In 2016, I started a New York-based creative agency that specialized in branded content. Among creative agencies, the trend at the time was for names that sounded like punk bands and I unfortunately chose The Insurrection. As of last week the only thing that aged worse than the name was my choice of bank: Silicon Valley Bank, which has now become the most spectacular example of a bank failure since the 2008 financial crisis. (I briefly lost access to our company’s funds, but I’m fine; my deposits were low enough to be covered by F.D.I.C. guarantees.)
There’s plenty to say about how the bank brought this about — making risky investments, issuing communications that did more to alarm than explain.

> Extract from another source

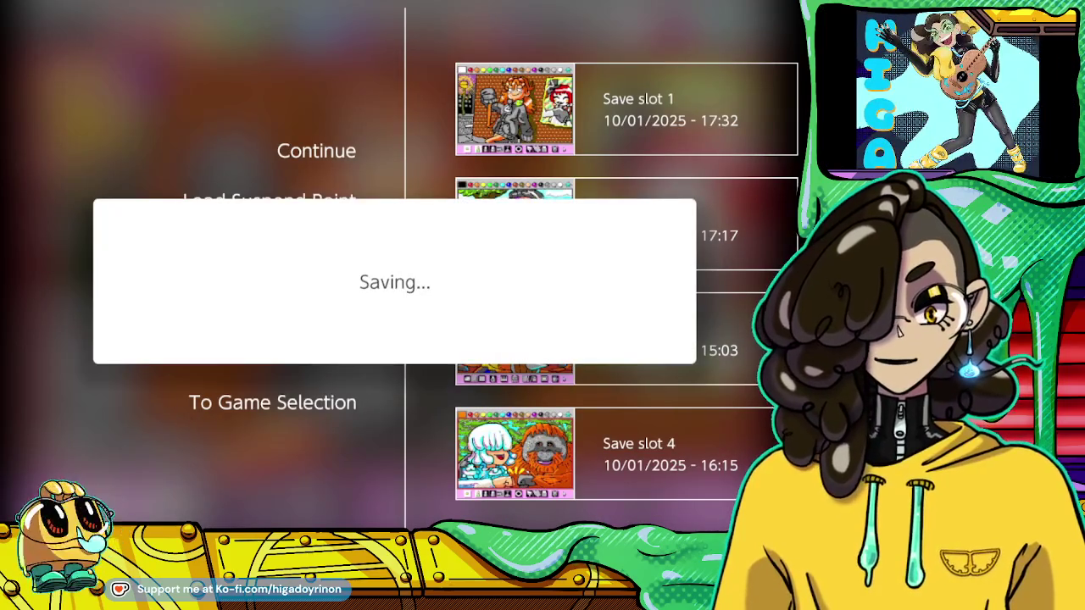
pyautogui.press('Escape')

But as I hit refresh on my account balance Monday morning, I was thinking of the high-prestige venture capitalists who herded start-ups like mine to S.V.B. They’re the reason the bank was so overloaded with risky clients, and they’re also the ones who panicked at the first rumors of trouble — and advised their portfolio companies to flee, initiating the bank run that brought the whole thing tumbling down.
On Saturday, an entrepreneur named Alexander Torrenegra, who was an S.B.V. depositor for two companies as well as his own personal accounts, explained what happened on Twitter. “Thursday, 9 AM: in one chat with 200+ tech founders (most in the Bay Area), questions about SVB start to show up.” he wrote. “10 AM: some suggest getting the money out of SVB for safety. Only upside. No downside.”